La Plateforme des confessions religieuses de la République Démocratique du Congo tire la sonnette d’alarme. Dans une déclaration rendue publique ce lundi 13 avril, ses membres expriment de vives préoccupations quant aux propositions de lois de réforme électorale déposées par le député national Meschak Mandefu Muela Meschak.
Au cœur des inquiétudes : la question sensible de la désignation du président de la Commission Electorale Nationale Indépendante (CENI). Les chefs religieux redoutent qu’un transfert de cette prérogative à l’Assemblée nationale ne fragilise davantage l’indépendance de cette institution clé du processus démocratique.
Une mise en garde contre la politisation
Dans leur déclaration, les responsables religieux rappellent que la CENI est, au même titre que la Commission Nationale des Droits de l’Homme (CNDH) ou le Conseil supérieur de l’audiovisuel et de la communication (CSAC), une institution d’appui à la démocratie, censée rester à l’abri des influences politiques.
Ils estiment que confier la désignation de ses dirigeants aux députés nationaux pourrait ouvrir la voie à plusieurs dérives : politisation accrue, conflits d’intérêts et réduction de la participation citoyenne dans un processus censé être inclusif.
Plus encore, ils évoquent le risque d’un retour aux pratiques controversées du passé, notamment celles observées lors du cycle électoral de 2011, souvent critiqué pour son manque de transparence et ses conséquences sur la crédibilité des résultats.
Un appel à préserver l’intégrité du processus électoral
Au-delà des critiques, la Plateforme des confessions religieuses appelle à un sursaut de responsabilité de la classe politique Congolaise. Elle exhorte les députés et sénateurs à éviter toute réforme susceptible d’entamer la confiance du public dans les institutions électorales.

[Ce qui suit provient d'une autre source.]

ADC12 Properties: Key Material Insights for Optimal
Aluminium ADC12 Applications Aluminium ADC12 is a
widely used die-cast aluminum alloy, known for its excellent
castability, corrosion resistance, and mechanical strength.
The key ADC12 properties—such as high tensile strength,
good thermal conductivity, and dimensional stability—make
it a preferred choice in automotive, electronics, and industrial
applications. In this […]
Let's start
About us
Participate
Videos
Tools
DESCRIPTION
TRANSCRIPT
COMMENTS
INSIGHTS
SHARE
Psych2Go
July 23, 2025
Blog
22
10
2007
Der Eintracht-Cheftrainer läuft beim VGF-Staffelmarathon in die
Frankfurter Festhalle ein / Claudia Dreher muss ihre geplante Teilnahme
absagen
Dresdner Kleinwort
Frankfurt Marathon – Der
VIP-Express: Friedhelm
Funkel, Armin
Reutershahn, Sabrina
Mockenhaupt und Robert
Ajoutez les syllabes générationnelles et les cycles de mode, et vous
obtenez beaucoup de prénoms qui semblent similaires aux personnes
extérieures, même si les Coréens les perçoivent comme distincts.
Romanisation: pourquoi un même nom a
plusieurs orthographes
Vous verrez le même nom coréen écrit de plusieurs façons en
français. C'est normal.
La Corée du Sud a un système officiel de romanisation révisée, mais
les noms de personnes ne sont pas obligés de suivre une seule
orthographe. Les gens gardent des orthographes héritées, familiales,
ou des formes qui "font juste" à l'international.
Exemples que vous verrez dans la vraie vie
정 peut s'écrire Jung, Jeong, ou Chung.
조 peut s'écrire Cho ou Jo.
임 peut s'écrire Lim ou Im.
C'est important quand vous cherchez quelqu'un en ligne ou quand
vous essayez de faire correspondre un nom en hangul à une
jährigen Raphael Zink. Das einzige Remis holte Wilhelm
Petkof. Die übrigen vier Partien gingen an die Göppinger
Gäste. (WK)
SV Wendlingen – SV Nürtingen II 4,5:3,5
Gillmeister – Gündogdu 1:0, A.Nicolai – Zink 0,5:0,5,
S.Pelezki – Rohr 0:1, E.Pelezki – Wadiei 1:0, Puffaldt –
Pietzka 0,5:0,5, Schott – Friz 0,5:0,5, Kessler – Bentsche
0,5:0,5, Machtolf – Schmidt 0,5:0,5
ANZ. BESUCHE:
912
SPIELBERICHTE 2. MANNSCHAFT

Les signataires insistent sur la nécessité de maintenir un équilibre dans la répartition des responsabilités, garantissant à la fois inclusion, transparence et indépendance dans l’organisation des élections.
Enjeu : la crédibilité des futurs scrutins
Dans un contexte politique marqué par des tensions persistantes autour des processus électoraux, cette prise de position des confessions religieuses met en lumière un enjeu majeur : la crédibilité des prochaines échéances électorales en RDC.
En appelant à préserver le caractère citoyen de la CENI, les leaders religieux se positionnent comme des acteurs de vigilance démocratique, soucieux d’éviter toute réforme qui pourrait fragiliser davantage la confiance déjà éprouvée entre les institutions et la population.